## TASK DIRECTIONS
Output everything in the data exactly, leaving the pictures out.

## GIVEN MATERIAL
=-=-=

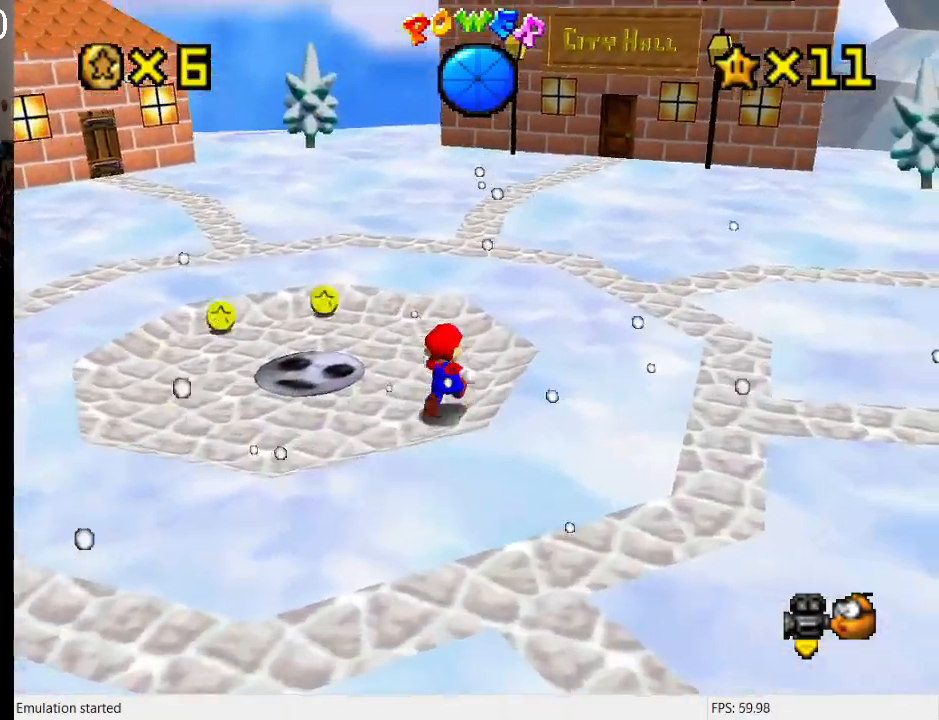
{"buttons": [], "left_stick": "up-left", "right_stick": "center", "events": [[333, "left_stick", "up"], [467, "left_stick", "up-left"]]}
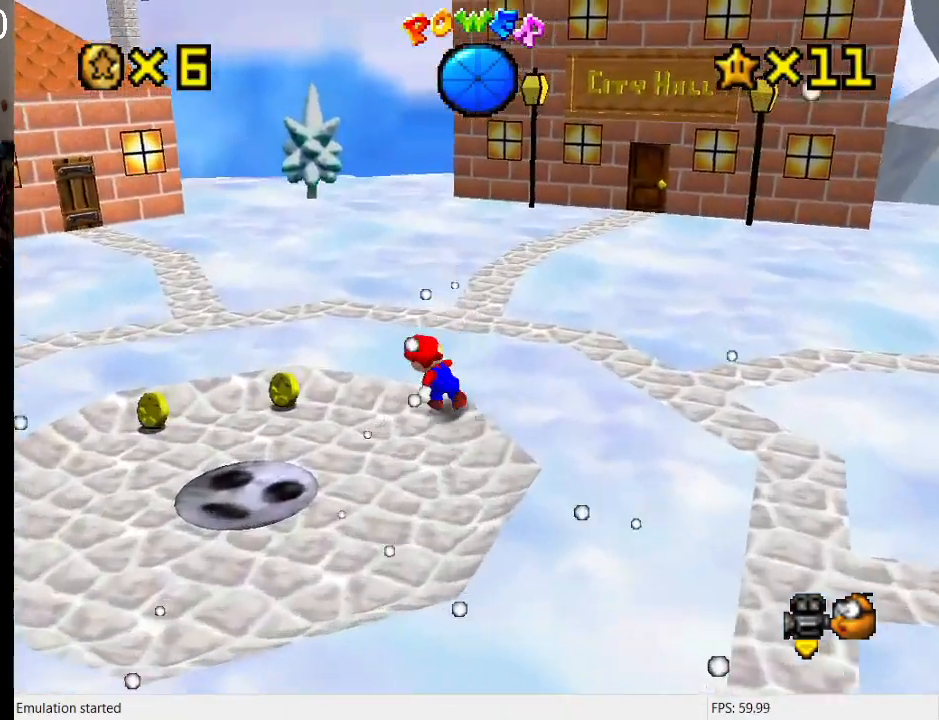
{"buttons": [], "left_stick": "down-left", "right_stick": "center", "events": [[200, "left_stick", "left"], [433, "left_stick", "down-left"]]}
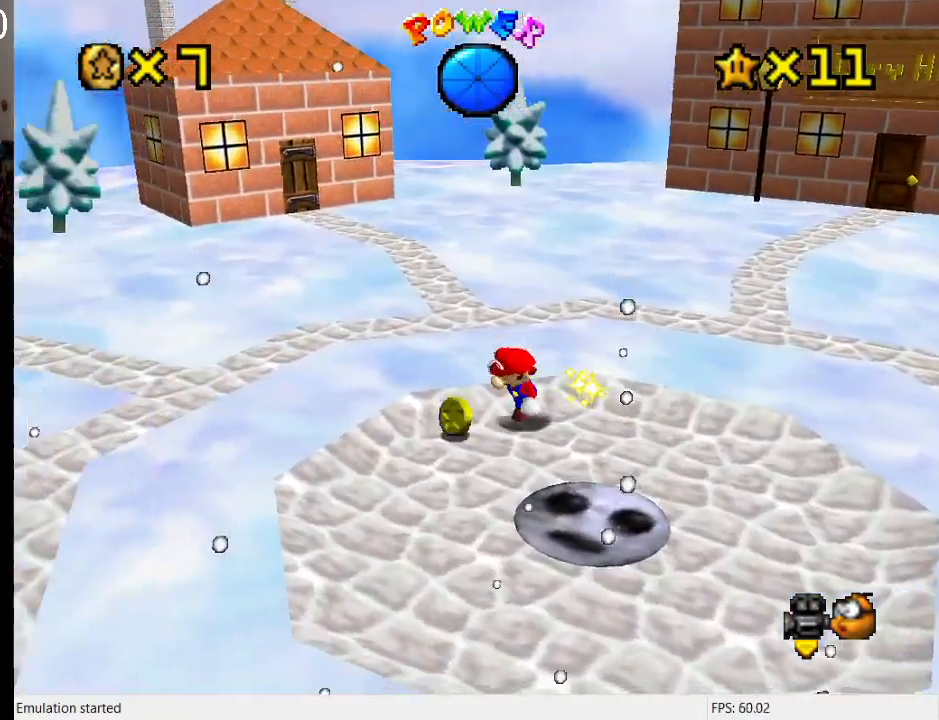
{"buttons": [], "left_stick": "up-right", "right_stick": "center", "events": [[100, "left_stick", "down"], [200, "left_stick", "down-right"], [500, "left_stick", "up-right"]]}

=-=-=

## EXERCISE OUTPUT
{"buttons": [], "left_stick": "up-left", "right_stick": "center", "events": [[333, "left_stick", "up"], [467, "left_stick", "up-left"]]}
{"buttons": [], "left_stick": "down-left", "right_stick": "center", "events": [[200, "left_stick", "left"], [433, "left_stick", "down-left"]]}
{"buttons": [], "left_stick": "up-right", "right_stick": "center", "events": [[100, "left_stick", "down"], [200, "left_stick", "down-right"], [500, "left_stick", "up-right"]]}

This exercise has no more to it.